Has hospitalist medicine become the minor leagues of specialty medicine? There are plenty of ways to interpret this question, but my major concern is this: What does it mean when our field is increasingly populated by doctors who are in the pre-fellowship period of their careers? More and more, I find that my best applicants are looking for one-year positions prior to jumping into other fields, which range from cardiology to rheumatology.
I can certainly understand the appeal for pre-specialty physicians of working a year as a hospitalist. When I was a resident, I thought it was premature to be applying for a fellowship early in my second year, when I–and a lot of my colleagues–hadn’t really gravitated yet to one subspecialty.
Working as a hospitalist is a good way to strengthen a curriculum vitae, particularly if you can complete research initiated while in residency. And, for cash-strapped physicians staring at $100,000 or more of debt, a year or two making “real” money goes a long way to alleviate student-loan anxiety.
But all of this begs the question: How is a program affected when its staff consists of talented but transient hospitalists? And is a one-year tour of duty a good model for hospital medicine?
I recall reading a paper a few years back that drew the following conclusion: It takes two years for a hospitalist to become fully efficient. For a rookie hospitalist, efficiency means learning how to strike that all-important balance between doing a thorough workup and knowing when it is OK, for the sake of financial viability, to triage some of the diagnostic workup to the outpatient arena.
Learning this balance is more of an art than a science, and it takes time and experience. On top of that, I’d say that it takes at least six months before a hospitalist feels comfortable in an unfamiliar environment, from creating a sense of collegiality among consultants and nurses to learning a new IT system. All of this adds up to high price that programs have to pay if they continually lose hospitalists, just as these individuals begin to master their craft.

What you have to do:
Continue the essay on one-year hospitalist positions, picking up right after its final paragraph.

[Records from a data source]
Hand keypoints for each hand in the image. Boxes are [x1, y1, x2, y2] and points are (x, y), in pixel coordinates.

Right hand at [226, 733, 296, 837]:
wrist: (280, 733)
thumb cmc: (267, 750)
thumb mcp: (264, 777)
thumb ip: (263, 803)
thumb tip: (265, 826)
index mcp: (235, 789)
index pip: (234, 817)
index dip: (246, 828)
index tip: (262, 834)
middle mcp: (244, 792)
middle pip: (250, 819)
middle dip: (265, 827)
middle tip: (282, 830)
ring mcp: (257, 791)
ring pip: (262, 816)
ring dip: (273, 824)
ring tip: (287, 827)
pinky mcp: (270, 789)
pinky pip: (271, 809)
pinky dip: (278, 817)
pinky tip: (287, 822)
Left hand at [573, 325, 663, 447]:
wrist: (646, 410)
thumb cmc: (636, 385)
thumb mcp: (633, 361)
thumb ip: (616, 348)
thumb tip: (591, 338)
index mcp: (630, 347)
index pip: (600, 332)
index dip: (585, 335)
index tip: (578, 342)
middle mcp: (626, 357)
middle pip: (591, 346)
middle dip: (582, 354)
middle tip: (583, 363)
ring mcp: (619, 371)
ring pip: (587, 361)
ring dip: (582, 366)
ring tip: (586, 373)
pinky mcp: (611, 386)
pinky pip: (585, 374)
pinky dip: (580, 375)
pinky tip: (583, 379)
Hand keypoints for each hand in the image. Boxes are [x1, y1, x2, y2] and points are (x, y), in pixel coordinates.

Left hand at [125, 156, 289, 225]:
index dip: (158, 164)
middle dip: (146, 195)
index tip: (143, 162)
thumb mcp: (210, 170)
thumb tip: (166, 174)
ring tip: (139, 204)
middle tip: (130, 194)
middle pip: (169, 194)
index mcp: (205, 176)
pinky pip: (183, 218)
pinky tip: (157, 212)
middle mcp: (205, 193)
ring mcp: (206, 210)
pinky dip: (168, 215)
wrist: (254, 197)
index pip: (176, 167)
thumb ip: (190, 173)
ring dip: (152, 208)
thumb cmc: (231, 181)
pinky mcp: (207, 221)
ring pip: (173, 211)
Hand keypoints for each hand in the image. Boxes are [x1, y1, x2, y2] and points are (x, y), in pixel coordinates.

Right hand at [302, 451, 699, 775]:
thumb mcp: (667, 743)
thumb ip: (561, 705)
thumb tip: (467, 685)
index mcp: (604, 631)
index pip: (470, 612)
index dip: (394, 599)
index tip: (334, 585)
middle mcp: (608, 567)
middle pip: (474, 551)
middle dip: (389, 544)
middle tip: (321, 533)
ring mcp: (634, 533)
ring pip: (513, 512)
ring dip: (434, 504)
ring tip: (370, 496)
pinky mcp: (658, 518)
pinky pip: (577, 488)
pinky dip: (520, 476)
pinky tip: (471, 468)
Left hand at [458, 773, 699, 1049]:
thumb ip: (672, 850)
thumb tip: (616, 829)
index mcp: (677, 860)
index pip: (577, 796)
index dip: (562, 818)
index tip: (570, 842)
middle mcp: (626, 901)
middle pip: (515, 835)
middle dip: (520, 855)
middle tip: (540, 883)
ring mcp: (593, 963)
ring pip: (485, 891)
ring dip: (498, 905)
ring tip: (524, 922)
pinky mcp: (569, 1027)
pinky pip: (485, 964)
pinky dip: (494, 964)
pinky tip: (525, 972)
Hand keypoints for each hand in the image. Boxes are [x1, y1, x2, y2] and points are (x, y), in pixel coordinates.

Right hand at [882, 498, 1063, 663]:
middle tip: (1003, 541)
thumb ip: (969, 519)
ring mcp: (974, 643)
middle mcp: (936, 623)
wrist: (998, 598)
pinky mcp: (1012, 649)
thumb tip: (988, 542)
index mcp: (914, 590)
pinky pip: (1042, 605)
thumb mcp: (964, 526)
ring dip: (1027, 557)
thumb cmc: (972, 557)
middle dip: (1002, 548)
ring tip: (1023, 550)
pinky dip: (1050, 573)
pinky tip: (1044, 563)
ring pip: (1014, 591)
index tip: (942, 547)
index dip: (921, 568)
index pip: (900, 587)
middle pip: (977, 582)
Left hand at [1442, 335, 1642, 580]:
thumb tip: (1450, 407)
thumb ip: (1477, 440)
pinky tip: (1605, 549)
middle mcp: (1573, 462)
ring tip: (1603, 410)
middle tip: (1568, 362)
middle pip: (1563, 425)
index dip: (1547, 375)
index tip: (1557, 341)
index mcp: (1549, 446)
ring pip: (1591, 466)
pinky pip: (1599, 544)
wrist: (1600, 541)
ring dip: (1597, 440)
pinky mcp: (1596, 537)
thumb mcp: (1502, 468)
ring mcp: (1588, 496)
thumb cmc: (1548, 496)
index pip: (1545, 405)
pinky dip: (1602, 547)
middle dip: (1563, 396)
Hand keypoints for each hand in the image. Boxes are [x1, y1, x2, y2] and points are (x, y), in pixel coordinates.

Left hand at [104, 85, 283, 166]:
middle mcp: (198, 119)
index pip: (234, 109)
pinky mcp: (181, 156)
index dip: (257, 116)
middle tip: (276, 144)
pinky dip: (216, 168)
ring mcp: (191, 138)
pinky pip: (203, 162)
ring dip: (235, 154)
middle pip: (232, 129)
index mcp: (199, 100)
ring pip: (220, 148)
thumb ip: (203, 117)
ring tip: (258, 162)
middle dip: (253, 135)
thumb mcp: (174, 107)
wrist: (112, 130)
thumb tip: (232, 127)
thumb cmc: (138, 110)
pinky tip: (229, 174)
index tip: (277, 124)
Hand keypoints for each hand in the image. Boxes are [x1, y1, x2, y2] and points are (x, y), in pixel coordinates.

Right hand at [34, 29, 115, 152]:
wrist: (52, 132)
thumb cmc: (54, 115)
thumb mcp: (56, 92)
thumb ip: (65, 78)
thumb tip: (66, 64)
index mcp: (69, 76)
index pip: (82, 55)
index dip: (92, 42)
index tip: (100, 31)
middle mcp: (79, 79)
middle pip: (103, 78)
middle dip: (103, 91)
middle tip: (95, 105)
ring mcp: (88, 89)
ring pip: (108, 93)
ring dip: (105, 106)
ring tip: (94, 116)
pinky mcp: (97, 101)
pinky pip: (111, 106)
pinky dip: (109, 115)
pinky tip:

Response area:
Another concern: Transient hospitalists create an image problem for career hospitalists, non-hospitalist physicians and nurses alike. Seasoned hospitalists cannot help but wonder what it means to be a hospitalist if more and more of their colleagues are simply filling a gap between fellowships, as a way station before a “real” job.
Non-hospitalists, in the face of here-today-gone-tomorrow attendings, will surely begin to question the vitality of the specialty. That’s particularly true when the exodus seems to indicate that top doctors choose to do specialty training, while others grow up to be hospitalists.
Here’s another concern I’ve heard: Migrant hospitalists may be more likely to accept working conditions that career hospitalists know will lead ultimately to dissatisfaction and burnout. A friend recently interviewed at a program where physicians cover Sundays as a 24-hour in-house shift. The one-year hospitalists in the group actually favored that arrangement, but most of us would find it intolerable. A final and related concern: One-year hospitalists may be “cheap” labor. Administrators whose eyes are glued to the P&L balance sheet may not be able to appreciate the many benefits that experienced–and deservedly more expensive–hospitalists offer.
Ultimately, this conversation about transient hospitalists may be academic. Because there simply are not enough hospitalists to go around, I suspect that transient hospitalists will continue to be the norm, not the exception.
And then again, you never know. Originally, I thought I would do a pulmonary fellowship after a year or two of being a hospitalist. Eight years later, I am very happy that I never did.